The airy, mildly geometric works on paper by Nicole Phungrasamee Fein and Alex Paik are well paired in two solo shows at Gallery Joe.

The airy, mildly geometric works on paper by Nicole Phungrasamee Fein and Alex Paik are well paired in two solo shows at Gallery Joe.

Fein, who is having her third one-person show there, has left her monochromatic palette behind. Now, her tiny, square watercolor paintings of meticulously rendered lines are placed against spectrumlike arrangements of sunset hues like the hazy skies of Los Angeles or Long Island City (and maybe our own Essington). These are profoundly quiet works that suggest a meditative state.

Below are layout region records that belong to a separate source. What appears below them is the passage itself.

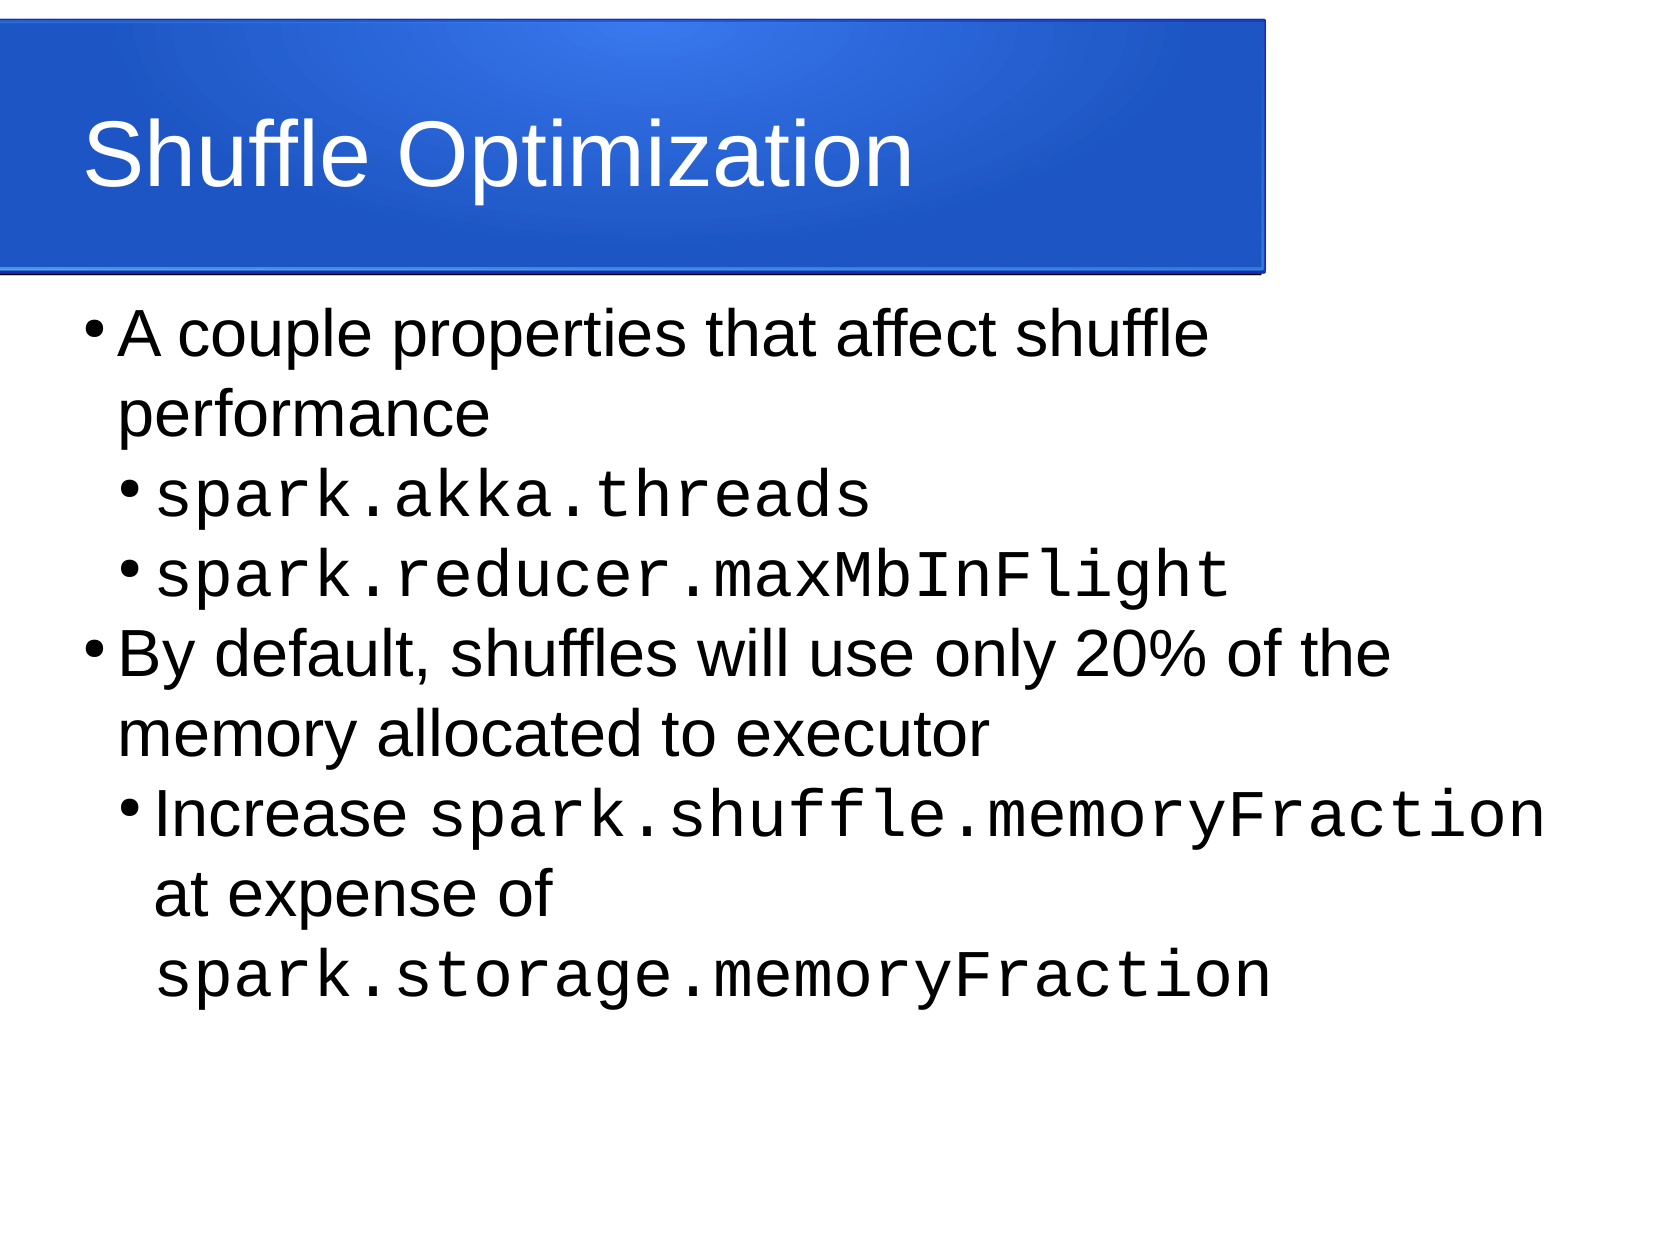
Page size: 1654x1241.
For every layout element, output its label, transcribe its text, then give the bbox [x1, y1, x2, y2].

text_box A couple properties that affect shuffle performance spark.akka.threads spark.reducer.maxMbInFlight By default, shuffles will use only 20% of the memory allocated to executor Increase spark.shuffle.memoryFraction at expense of spark.storage.memoryFraction [82, 290, 1571, 1010]
text_box Shuffle Optimization [82, 47, 1234, 252]
picture [0, 17, 1269, 282]
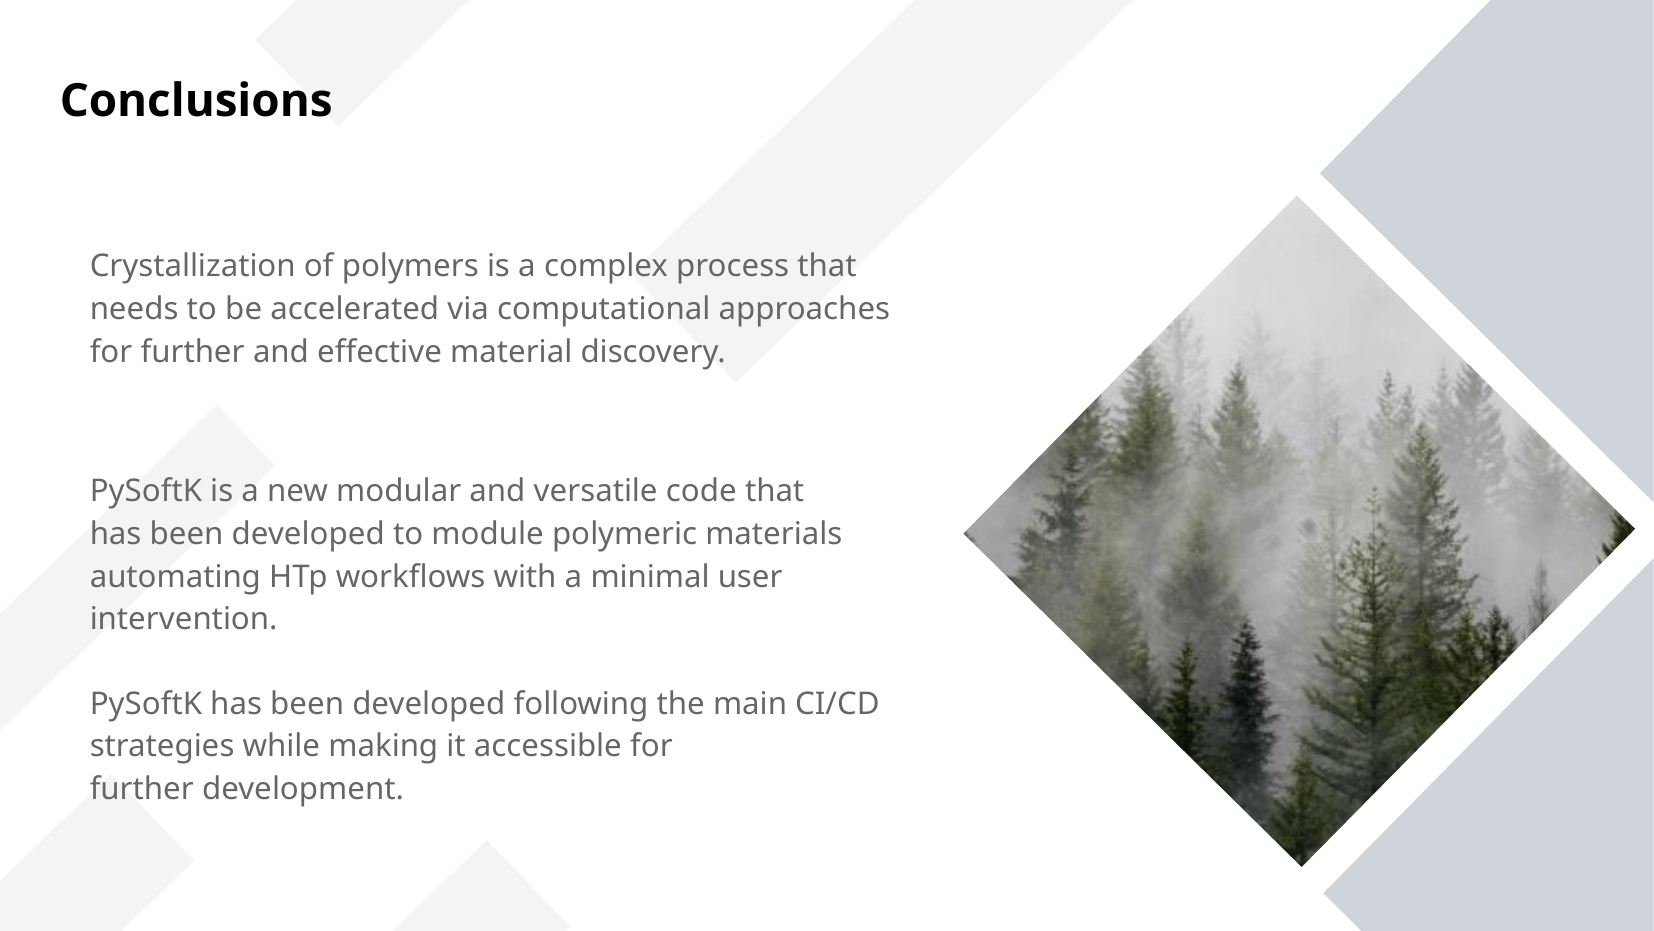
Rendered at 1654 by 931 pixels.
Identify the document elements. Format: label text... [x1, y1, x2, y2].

text_box [963, 195, 1636, 867]
text_box PySoftK is a new modular and versatile code that has been developed to module polymeric materials automating HTp workflows with a minimal user intervention. [75, 460, 916, 633]
text_box PySoftK has been developed following the main CI/CD strategies while making it accessible for further development. [75, 673, 916, 845]
text_box Conclusions [45, 60, 631, 138]
text_box Crystallization of polymers is a complex process that needs to be accelerated via computational approaches for further and effective material discovery. [75, 236, 916, 396]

The gallery's vault space is lightened and brightened by Alex Paik's small folded-and-painted-paper constructions. His first solo show here consists of nine works from his continuing series "Prelude and Fugue," all painted (and drawn with color pencil) in whimsical combinations of the cheery colors of flags and children's toys and books. Some are so open and delicate, they seem to hover against the wall, while others suggest a relative sturdiness.

Trained as a classical violinist, Paik takes inspiration from musical structures, but his pieces also bring origami, fairground architecture, and minimalist sculpture to mind.

Through Nov. 10.

Sakaguchi at Seraphin

Hiro Sakaguchi's paintings and sculpture at Seraphin Gallery continue his fantastical reimaginings of places and things, but the places and things seem somewhat less benign than they used to.

The imagery in Sakaguchi's acrylic-and-ink paintings has also become more complex and dense, and occasionally veers into abstraction. Gravitational Pull, the show's largest painting at 72 by 96 inches, suggests a suburban development being sucked up by a cyclone. Carpet Flowering, another large work, resembles a floor covering patterned with flowers, airport terminals, and jets in flight. Sakaguchi's simpler compositions are still in his repertoire, too, such as the sweetly zany Re-Commission of a Battleship - a battleship reinvented as a kind of Noah's ark. His wooden sculptures of spools-as-army-tanks perched on green circles of felt, and a felt-covered table on sawhorses called Battlefield for Spool-tanks, are like elements from his paintings, enlarged and three-dimensional. They could use a whiter, plainer space (i.e., one in which they are not surrounded by paintings), but they demonstrate Sakaguchi's uncanny ability to tap into early memories and transform them according to his whims.

Sea pictures

One might expect a series of paintings inspired by the cruise-ship industry to parody the people likely to travel on cruise ships - think updated Love Boat on canvas. But Dan Schank's ornately rendered paintings at Rebekah Templeton Contemporary Art depict nothing of the sort. They're more like that scene from On the Beach when Gregory Peck realizes half the world has died of radiation poisoning.

Schank's examination of that business - and of the post-'50s hedonism that spawned it - has resulted in an entirely dystopian view of escapism by sea. An empty ghost ship is seen en route to nowhere, tossed in churning, postapocalyptic oceans, decorated with hippie rags. Scary, shabby, '60s swinger-type resorts are devoid of people.

Makes you glad you just went to a gallery.

Railroad, white and blue

"Peter Morgan: All Aboard," an installation of Morgan's charming, hand-built, ceramic train cars on a wooden train track, draws on his memories of real trains and Lionel toy versions of them, but is brought up to the moment (and local) with a pink boxcar emblazoned with the Club Risqué logo.